Robert J. Cionni, MD: When a patient is scheduled to come in for a cataract evaluation or consult, we send them information about cataracts and their lens options in advance. Typically patients come into my office saying, “Hey, I want that IQ ReSTOR® lens or I want that IQ Toric lens because I’ve had astigmatism all my life.” Then, instead of being a salesman, your role is to let the patient know whether he is a candidate for the lens that he wants.

Kerry D. Solomon, MD: You are more of an educator helping to answer questions, which is key. So send them information on the front end. We give them DVDs and animations to watch when they come in. It is all helpful. The more tools we can give patients so that they can ask good questions and make good decisions, the better we are all going to be.

How do you mark patients for AcrySof® IQ ReSTOR® IOL (Alcon Laboratories, Inc.) implantation?

Robert J. Cionni, MD: My favorite method of marking the visual axis and gauging the capsulorhexis size is to use the Mastel 5.75 Optical Zone Marker. I begin the case under the microscope with the pupil undilated so that it is in its normal physiologic position. I ask the patient to look directly into the light of the microscope. I center the cross hairs of the optical zone marker in the center of the Purkinje image of the light filaments and depress it onto the corneal surface. The optical zone marker puts a circular dent on the cornea. The pupil is then dilated with 1% MPF lidocaine combined with 1:25,000 epinephrine. I trace the capsulorhexis directly beneath the visible circular mark. Due to corneal magnification the CCC ends up being about 5 mm in diameter.
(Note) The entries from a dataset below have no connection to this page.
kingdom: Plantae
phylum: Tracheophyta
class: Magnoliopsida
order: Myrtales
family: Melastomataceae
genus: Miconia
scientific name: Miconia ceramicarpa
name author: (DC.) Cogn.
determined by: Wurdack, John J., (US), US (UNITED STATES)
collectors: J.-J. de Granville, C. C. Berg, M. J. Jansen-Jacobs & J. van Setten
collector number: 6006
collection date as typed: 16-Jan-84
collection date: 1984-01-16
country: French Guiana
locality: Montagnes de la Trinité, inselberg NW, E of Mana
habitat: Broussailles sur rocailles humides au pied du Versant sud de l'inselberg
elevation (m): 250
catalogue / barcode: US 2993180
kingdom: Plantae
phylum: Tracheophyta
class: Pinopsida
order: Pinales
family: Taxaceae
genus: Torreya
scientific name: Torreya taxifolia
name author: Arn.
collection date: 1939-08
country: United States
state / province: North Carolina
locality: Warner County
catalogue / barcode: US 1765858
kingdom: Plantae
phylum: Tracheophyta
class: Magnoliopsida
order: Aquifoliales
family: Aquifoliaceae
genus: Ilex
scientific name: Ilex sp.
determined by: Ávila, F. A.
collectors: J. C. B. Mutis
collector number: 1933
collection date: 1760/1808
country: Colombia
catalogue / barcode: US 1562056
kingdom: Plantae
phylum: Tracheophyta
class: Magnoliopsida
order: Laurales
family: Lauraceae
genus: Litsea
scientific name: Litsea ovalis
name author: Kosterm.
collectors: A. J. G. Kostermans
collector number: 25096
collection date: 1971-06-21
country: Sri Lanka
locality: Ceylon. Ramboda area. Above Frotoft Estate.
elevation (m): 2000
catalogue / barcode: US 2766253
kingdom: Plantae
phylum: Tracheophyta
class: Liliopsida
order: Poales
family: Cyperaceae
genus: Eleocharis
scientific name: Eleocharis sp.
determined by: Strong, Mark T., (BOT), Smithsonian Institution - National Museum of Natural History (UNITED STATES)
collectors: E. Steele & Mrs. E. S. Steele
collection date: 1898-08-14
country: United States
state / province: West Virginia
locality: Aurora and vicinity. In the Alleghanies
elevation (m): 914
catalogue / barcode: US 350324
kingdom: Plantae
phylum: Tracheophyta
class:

At the end of the case, I center the IOL in the capsulorhexis. The visual axis is usually nasal of center, so I typically orient the haptics vertically and nudge the IOL into the center of the capsulorhexis. The “sticky” nature of the hydrophobic acrylic helps the IOL to remain centered postoperatively.

Eric D. Donnenfeld, MD
Eric D. Donnenfeld

Does the IOL stay in the middle of the capsular bag or does it stay in the middle of the capsulotomy?

Eric D. Donnenfeld, MD: One of the nice things about the AcrySof® IQ ReSTOR® IOL is that it really sticks where you put it, and you can alter the position of the lens to the patient’s benefit.

Robert J. Cionni, MD: Especially if you remove all the viscoelastic out of the bag, this lens tends to have a sticky nature and tends to stay where you put it. I am amazed at how beautifully centered the implant is in an undilated pupil. When the surgeon marks a patient in the undilated state and injects intracameral lidocaine with epinephrine to dilate the pupil, the surgeon might look at that and say “I don’t want to make my capsulorhexis there. That’s not centered.” It actually is centered. The pupil dilates asymmetrically.